### Description of the task
Put the lines of the items below into a Markdown table with the columns Nr and Line. Begin at the line that has "Kondensator" and stop after the line that has "także możliwość uszycia", numbering each row, skipping blank lines, and leaving the pictures out.

[Data items]

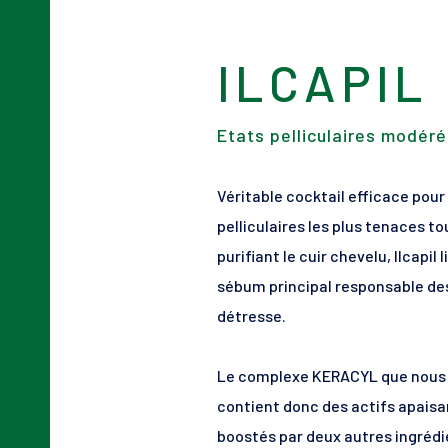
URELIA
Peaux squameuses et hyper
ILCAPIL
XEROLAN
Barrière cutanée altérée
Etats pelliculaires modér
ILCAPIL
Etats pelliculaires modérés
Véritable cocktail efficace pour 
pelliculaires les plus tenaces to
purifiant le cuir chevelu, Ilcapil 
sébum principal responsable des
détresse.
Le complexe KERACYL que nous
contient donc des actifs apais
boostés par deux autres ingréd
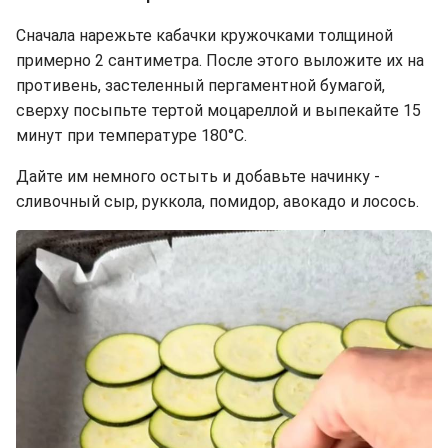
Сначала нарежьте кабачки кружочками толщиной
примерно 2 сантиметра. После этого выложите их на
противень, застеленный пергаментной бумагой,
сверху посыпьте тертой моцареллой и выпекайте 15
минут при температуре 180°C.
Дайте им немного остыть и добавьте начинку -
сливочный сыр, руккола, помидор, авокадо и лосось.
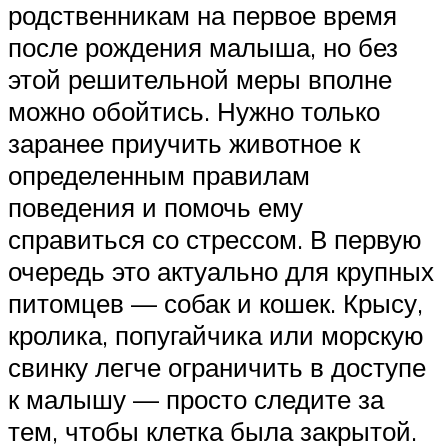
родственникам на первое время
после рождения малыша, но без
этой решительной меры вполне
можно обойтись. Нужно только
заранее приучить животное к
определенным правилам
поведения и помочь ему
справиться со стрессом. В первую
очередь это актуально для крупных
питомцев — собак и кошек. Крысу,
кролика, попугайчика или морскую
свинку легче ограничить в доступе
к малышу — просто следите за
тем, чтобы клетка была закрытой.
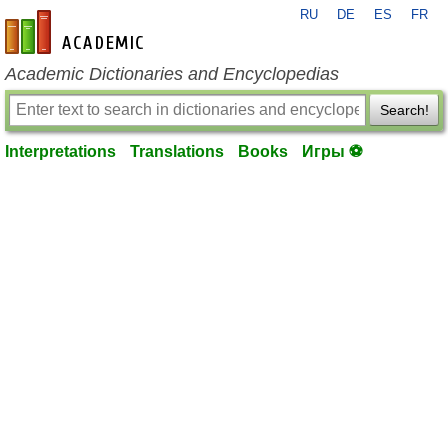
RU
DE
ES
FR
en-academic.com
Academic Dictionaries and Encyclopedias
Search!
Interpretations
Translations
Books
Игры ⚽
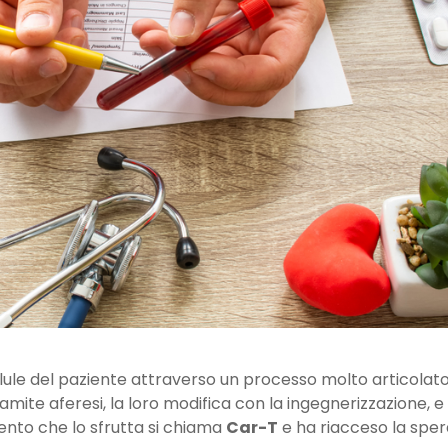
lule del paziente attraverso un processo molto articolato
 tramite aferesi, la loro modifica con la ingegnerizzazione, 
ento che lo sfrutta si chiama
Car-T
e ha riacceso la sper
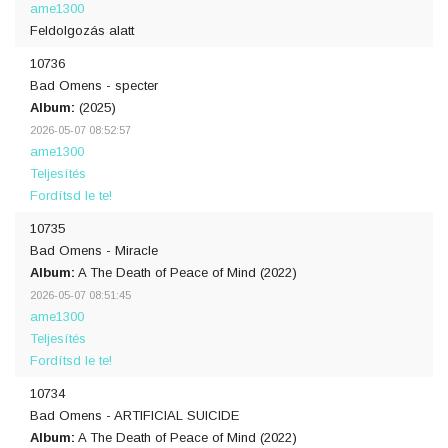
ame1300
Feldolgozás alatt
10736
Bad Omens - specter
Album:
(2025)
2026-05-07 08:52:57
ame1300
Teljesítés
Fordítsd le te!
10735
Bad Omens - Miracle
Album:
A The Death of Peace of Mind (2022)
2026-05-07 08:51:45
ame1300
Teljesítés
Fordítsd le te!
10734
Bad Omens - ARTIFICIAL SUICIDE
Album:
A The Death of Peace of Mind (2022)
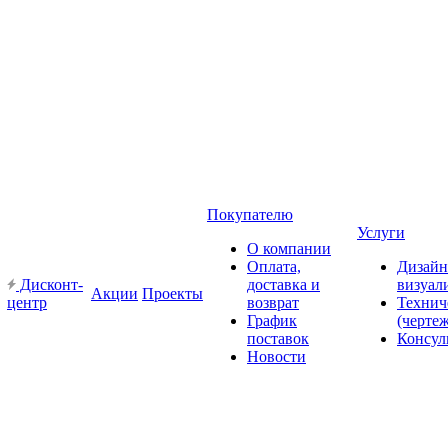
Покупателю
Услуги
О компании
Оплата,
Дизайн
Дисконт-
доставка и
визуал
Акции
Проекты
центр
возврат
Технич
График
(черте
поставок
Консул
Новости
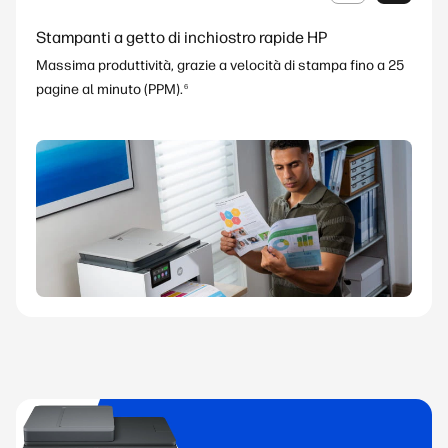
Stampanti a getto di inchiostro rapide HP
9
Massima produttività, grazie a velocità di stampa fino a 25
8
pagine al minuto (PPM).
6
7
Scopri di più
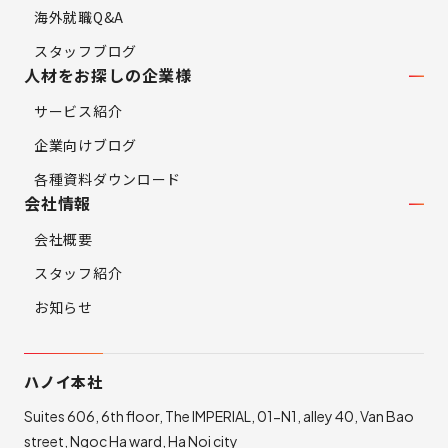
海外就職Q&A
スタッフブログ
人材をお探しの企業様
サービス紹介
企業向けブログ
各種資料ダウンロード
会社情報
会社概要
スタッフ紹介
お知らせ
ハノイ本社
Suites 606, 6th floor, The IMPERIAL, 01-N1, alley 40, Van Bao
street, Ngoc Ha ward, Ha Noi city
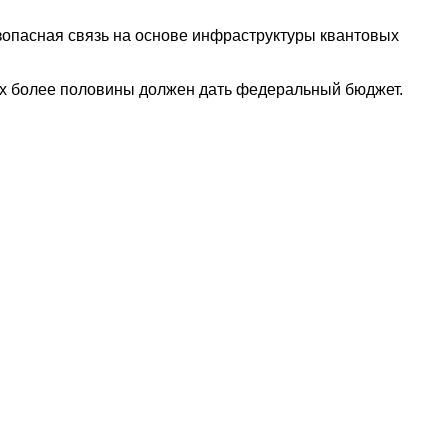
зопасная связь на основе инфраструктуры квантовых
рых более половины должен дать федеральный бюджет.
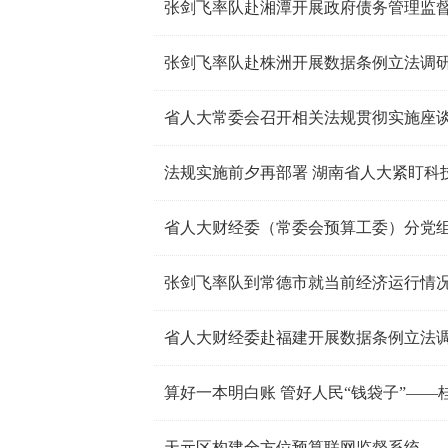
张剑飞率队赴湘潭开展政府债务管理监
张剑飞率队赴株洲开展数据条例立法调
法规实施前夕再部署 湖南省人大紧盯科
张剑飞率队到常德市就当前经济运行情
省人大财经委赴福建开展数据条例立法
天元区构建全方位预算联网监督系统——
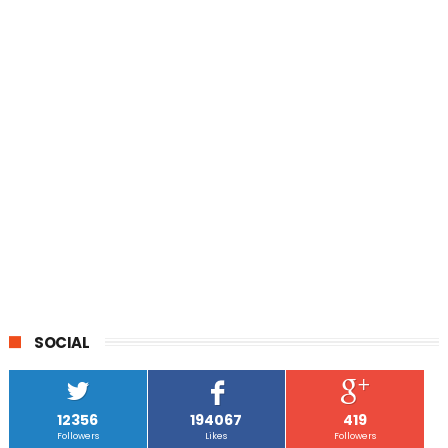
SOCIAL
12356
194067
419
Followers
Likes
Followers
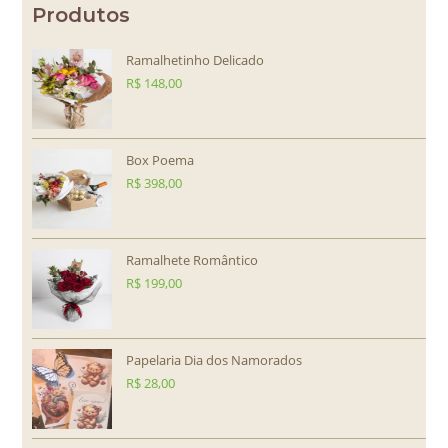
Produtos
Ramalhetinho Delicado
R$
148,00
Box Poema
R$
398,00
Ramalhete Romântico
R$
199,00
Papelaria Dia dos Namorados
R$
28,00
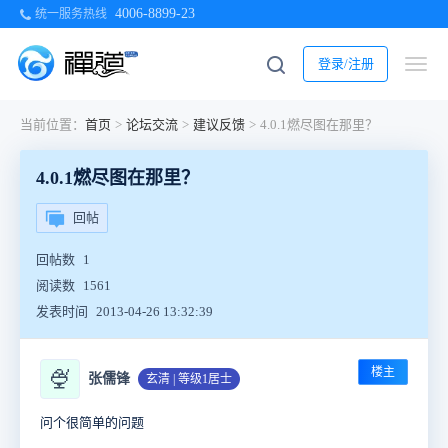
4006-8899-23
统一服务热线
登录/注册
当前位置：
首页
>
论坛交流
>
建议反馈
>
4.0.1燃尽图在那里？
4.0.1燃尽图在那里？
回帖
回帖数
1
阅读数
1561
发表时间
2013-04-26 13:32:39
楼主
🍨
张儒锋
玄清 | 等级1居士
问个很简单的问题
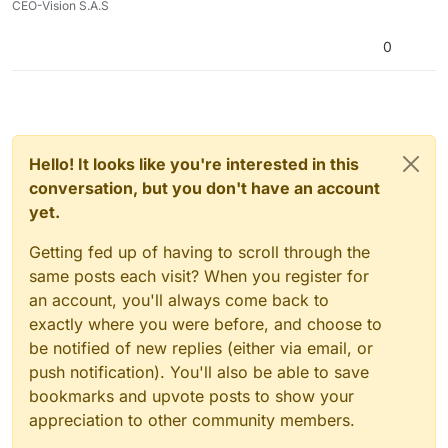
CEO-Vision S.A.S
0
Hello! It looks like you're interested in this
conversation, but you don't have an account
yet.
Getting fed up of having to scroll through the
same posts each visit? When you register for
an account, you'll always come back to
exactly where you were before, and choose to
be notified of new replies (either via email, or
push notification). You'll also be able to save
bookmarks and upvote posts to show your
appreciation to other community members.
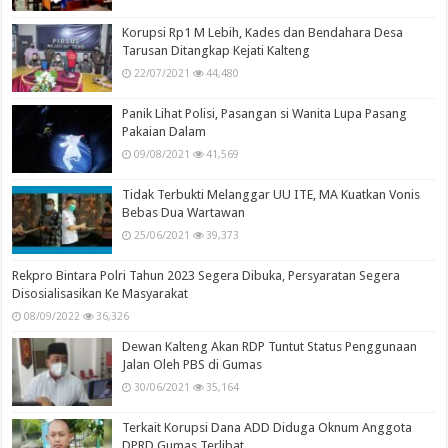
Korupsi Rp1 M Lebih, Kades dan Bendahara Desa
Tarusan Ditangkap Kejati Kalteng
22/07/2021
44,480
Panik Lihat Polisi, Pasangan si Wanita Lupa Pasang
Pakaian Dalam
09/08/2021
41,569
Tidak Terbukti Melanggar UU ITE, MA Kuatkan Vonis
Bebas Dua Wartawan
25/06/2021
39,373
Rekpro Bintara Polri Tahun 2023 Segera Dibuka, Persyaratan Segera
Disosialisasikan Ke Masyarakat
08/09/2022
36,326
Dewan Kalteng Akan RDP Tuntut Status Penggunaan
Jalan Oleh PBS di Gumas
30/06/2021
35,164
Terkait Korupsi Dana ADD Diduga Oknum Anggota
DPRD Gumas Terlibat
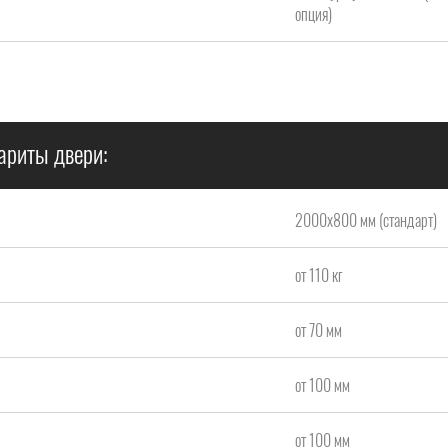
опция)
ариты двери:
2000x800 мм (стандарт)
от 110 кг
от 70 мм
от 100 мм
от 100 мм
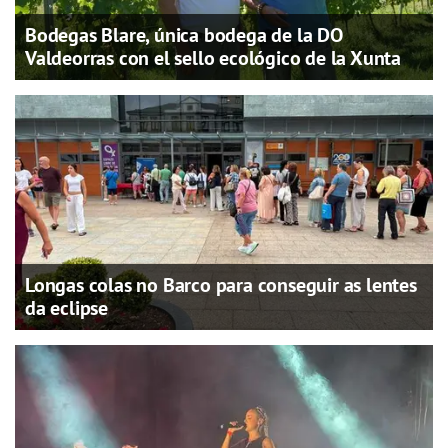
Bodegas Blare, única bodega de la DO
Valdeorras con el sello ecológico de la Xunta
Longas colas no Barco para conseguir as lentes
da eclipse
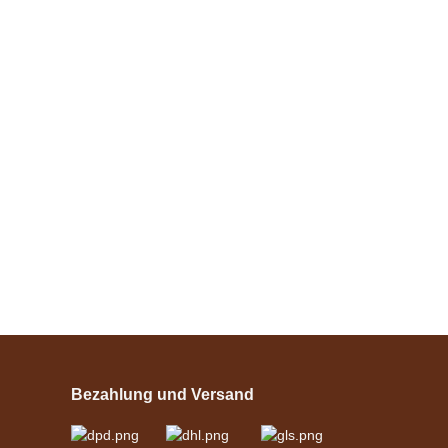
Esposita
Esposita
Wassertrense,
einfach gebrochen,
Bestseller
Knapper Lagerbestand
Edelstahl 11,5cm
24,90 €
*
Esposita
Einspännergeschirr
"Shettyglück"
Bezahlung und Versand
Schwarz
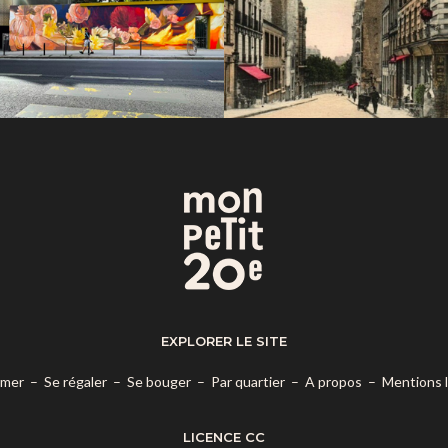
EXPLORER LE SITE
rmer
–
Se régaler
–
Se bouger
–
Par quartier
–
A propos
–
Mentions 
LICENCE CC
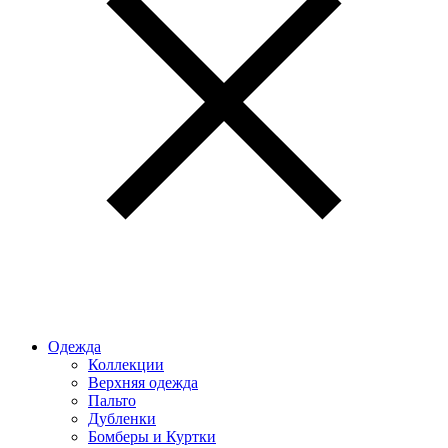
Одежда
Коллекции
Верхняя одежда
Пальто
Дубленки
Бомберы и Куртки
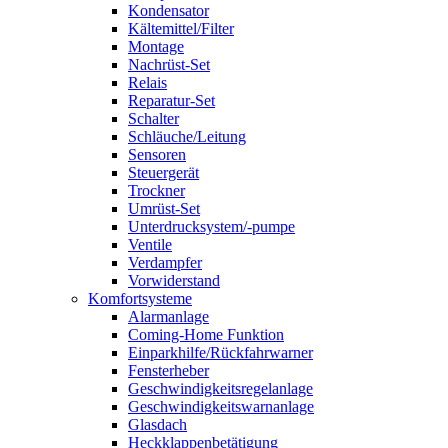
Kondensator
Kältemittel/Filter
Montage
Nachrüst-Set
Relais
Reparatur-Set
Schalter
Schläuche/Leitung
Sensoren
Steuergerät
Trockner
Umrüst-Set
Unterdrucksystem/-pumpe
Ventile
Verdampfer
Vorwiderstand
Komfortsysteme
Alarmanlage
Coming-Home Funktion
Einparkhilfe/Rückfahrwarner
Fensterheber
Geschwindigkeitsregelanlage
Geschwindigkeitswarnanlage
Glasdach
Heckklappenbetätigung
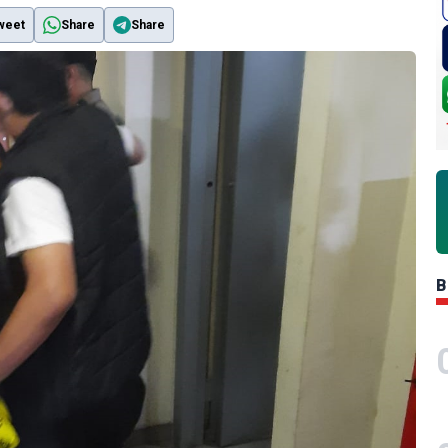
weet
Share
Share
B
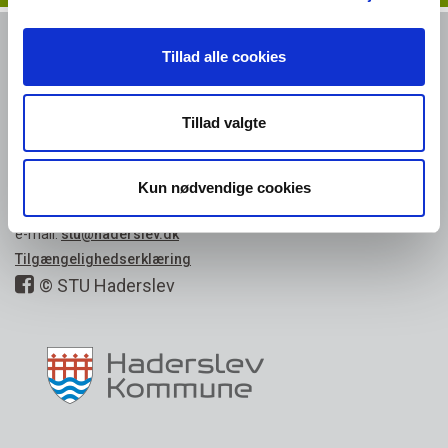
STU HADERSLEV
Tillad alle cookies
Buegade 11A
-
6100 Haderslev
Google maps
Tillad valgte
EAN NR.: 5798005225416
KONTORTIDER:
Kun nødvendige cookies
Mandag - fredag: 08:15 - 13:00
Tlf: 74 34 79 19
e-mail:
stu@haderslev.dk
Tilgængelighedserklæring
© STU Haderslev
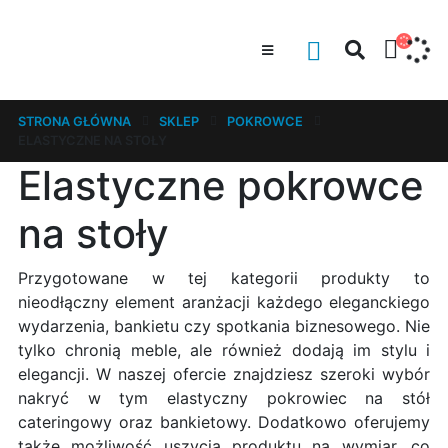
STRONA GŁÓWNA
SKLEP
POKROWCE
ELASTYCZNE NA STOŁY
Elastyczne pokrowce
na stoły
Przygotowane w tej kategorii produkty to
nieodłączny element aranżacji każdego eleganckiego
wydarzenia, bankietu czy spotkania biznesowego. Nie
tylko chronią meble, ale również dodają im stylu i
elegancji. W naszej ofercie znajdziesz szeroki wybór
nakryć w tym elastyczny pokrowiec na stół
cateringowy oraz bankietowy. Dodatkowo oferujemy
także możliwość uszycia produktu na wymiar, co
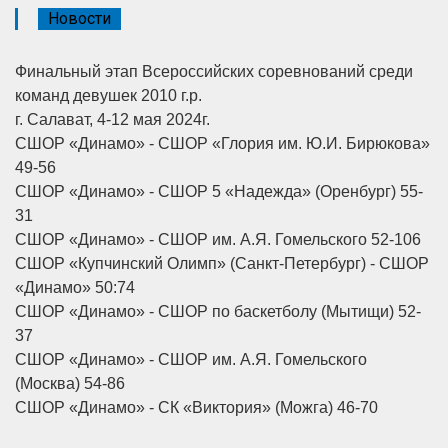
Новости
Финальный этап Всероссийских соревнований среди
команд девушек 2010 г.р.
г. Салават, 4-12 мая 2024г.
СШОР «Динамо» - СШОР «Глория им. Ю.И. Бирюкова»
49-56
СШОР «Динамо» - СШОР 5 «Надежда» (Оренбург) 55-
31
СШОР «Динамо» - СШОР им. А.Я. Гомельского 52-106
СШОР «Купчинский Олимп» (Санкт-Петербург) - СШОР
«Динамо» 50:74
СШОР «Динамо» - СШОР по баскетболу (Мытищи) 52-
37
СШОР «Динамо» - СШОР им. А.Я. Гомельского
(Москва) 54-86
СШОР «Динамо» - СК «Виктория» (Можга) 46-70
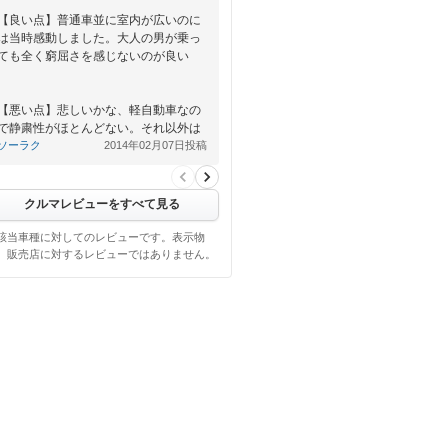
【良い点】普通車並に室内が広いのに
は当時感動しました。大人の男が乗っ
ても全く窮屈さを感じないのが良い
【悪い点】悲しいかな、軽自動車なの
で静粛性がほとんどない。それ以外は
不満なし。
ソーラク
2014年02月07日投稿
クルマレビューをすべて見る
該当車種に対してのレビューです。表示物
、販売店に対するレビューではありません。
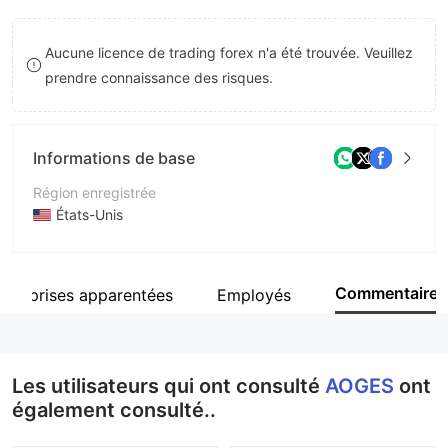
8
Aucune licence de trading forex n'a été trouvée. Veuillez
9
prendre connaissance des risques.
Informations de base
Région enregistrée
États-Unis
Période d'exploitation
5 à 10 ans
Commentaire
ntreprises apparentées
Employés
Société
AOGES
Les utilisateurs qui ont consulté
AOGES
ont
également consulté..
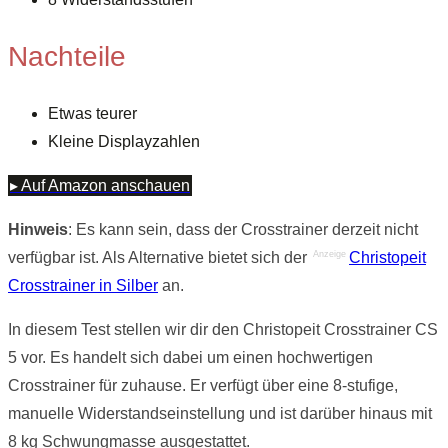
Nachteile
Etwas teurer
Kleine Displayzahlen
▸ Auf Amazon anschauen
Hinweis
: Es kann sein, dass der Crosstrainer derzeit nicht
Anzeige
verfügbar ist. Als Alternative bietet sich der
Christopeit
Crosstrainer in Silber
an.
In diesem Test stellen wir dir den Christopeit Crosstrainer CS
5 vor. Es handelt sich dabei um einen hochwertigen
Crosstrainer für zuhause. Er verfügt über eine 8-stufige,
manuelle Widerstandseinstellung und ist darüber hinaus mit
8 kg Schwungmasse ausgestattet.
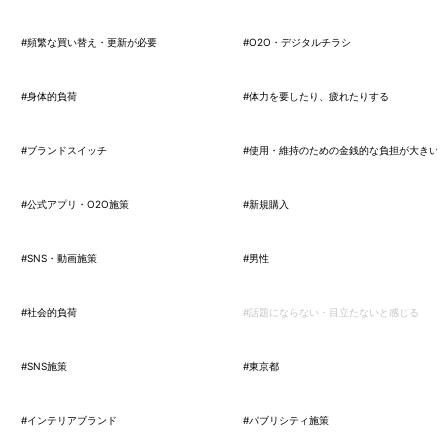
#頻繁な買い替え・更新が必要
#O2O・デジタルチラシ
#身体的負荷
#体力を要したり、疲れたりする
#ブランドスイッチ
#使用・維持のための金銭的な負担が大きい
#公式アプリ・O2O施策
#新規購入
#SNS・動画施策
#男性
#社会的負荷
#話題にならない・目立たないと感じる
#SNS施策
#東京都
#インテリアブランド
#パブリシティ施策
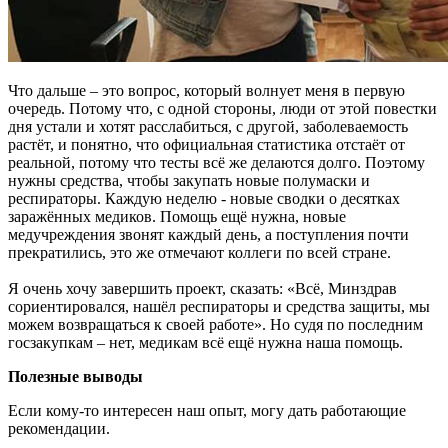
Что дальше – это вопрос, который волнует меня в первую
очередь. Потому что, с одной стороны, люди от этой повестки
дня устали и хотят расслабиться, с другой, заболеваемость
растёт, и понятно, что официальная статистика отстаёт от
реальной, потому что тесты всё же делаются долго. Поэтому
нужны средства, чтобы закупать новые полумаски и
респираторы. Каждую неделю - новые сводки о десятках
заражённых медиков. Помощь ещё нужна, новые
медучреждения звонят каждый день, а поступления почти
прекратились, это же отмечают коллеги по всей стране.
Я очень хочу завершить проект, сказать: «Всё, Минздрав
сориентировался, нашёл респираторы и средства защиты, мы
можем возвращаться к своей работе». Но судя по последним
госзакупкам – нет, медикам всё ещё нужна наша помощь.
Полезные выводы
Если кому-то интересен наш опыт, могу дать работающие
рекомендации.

### Finished task
| Nr | Line |
|---|---|
| 1 | Kondensator |
| 2 | Kältemittel/Filter |
| 3 | Montage |
| 4 | Nachrüst-Set |
| 5 | Relais |
| 6 | Reparatur-Set |
| 7 | Schalter |
| 8 | Schläuche/Leitung |
| 9 | Sensoren |
| 10 | Steuergerät |
| 11 | Trockner |
| 12 | Umrüst-Set |
| 13 | Unterdrucksystem/-pumpe |
| 14 | Ventile |
| 15 | Verdampfer |
| 16 | Vorwiderstand |
| 17 | Komfortsysteme |
| 18 | Alarmanlage |
| 19 | Coming-Home Funktion |
| 20 | Einparkhilfe/Rückfahrwarner |
| 21 | Fensterheber |
| 22 | Geschwindigkeitsregelanlage |
| 23 | Geschwindigkeitswarnanlage |
| 24 | Glasdach |
| 25 | Heckklappenbetätigung |
| 26 | weet |
| 27 | Share |
| 28 | Share |
| 29 | B |
| 30 | STU HADERSLEV |
| 31 | Tillad alle cookies |
| 32 | Buegade 11A |
| 33 | - |
| 34 | 6100 Haderslev |
| 35 | Google maps |
| 36 | Tillad valgte |
| 37 | EAN NR.: 5798005225416 |
| 38 | KONTORTIDER: |
| 39 | Kun nødvendige cookies |
| 40 | Mandag - fredag: 08:15 - 13:00 |
| 41 | Tlf: 74 34 79 19 |
| 42 | e-mail: |
| 43 | stu@haderslev.dk |
| 44 | Tilgængelighedserklæring |
| 45 | © STU Haderslev |
| 46 | STRONA GŁÓWNA |
| 47 | SKLEP |
| 48 | POKROWCE |
| 49 | ELASTYCZNE NA STOŁY |
| 50 | Elastyczne pokrowce |
| 51 | na stoły |
| 52 | Przygotowane w tej kategorii produkty to |
| 53 | nieodłączny element aranżacji każdego eleganckiego |
| 54 | wydarzenia, bankietu czy spotkania biznesowego. Nie |
| 55 | tylko chronią meble, ale również dodają im stylu i |
| 56 | elegancji. W naszej ofercie znajdziesz szeroki wybór |
| 57 | nakryć w tym elastyczny pokrowiec na stół |
| 58 | cateringowy oraz bankietowy. Dodatkowo oferujemy |
| 59 | także możliwość uszycia produktu na wymiar, co |